** Text block **
=== Section Start ===

My point of this post was basically to ask yourself “how gullible are you?”
One “press-release breakthrough” after another.
The solar chimney theme was taken seriously by probably thousands of people, for a few years.
Then what happens?
Has anyone even bothered to build one?
Are any operating today?
Or was it a load of hogwash all along?
How much of what you read is utter hoghwash the whole time?
Just step back and see the bigger picture:
Out of 1000 supposed breakthroughs in wind energy, ZERO emerge as real solutions…
Just sayin’, look at the odds. you better have something good! 
I’d recommend you get out there in a strong wind with balloons having minimal buoyancy and see what happens. Air currents don’t always behave as we wish they would!

=== Section End ===

** Data section **
=== Section Start ===

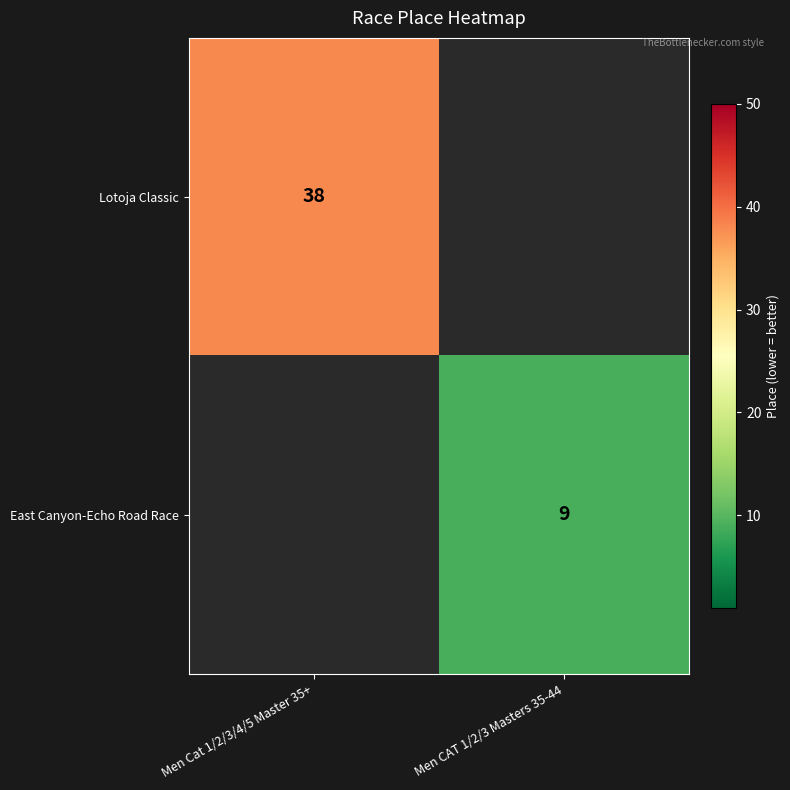

Is it true that Lotoja Classic equals 38 at Men Cat 1/2/3/4/5 Master 35+?

True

=== Section End ===

** Required tasks **
**1.** Using the forum post on energy breakthroughs, answer these questions:
(a) For how long does the post say the solar chimney theme was taken seriously?
(b) Out of how many supposed wind energy breakthroughs does the post say none emerge as real solutions?
(c) What does the writer recommend taking out into a strong wind?
**2.** State whether each statement agrees with the forum post on energy breakthroughs, and support each yes or no with the deciding words from the post:
(a) The solar chimney theme was taken seriously for decades.
(b) The writer suggests trying balloons with minimal buoyancy in a strong wind.
(c) The post says several wind energy breakthroughs turned into real solutions.
**3.** Resume the forum post on energy breakthroughs, picking up after its final sentence.

** Responses **
**1.**
(a) For a few years.
(b) 1000.
(c) Balloons having minimal buoyancy.

**2.**
(a) No: "for a few years."
(b) Yes: "get out there in a strong wind with balloons having minimal buoyancy."
(c) No: "ZERO emerge as real solutions."

**3.**
Once a slightly positive neutral buoyancy is achieved, the Magnus balloon works like any other kite, except that it cannot fall, or go down (except in thermal or dynamic downdrafts, like any large kite subject to these weather problems). But it gets its aerodynamic lift (apart from buoyancy) from rotation. It can also reverse its lift. So I’m not too worried about that. Omnidea’s balloon flew well under normal conditions. After that it’s a question of adjustments.
Yes key concept: “flew well under normal conditions”
“Normal” meaning “optimal”.
Just to keep track of power usage: We’re now sending electricity UP the tether(s) for:
a) heating the interior air
b) rotating the tubular balloon envelope to generate lift
Now I don’t want to throw cold water on a possible breakthrough, but this is just reminding me of wannabe inventors “rescuing” the vertical-axis concept. It’s all about adding “band-aids”, each of which has SOME downside. In this case, before we receive any power, we’re sending power up the wire, now for two (2) different purposes.
And don’t forget
c) the electric heaters and the rotation motors add weight, which requires more power to be used
So we should bear in mind we are adding complication, weight, and finding ways to use power before any is generated. Still, if it works well, so be it. Just pointing out, power being used is not desirable in general.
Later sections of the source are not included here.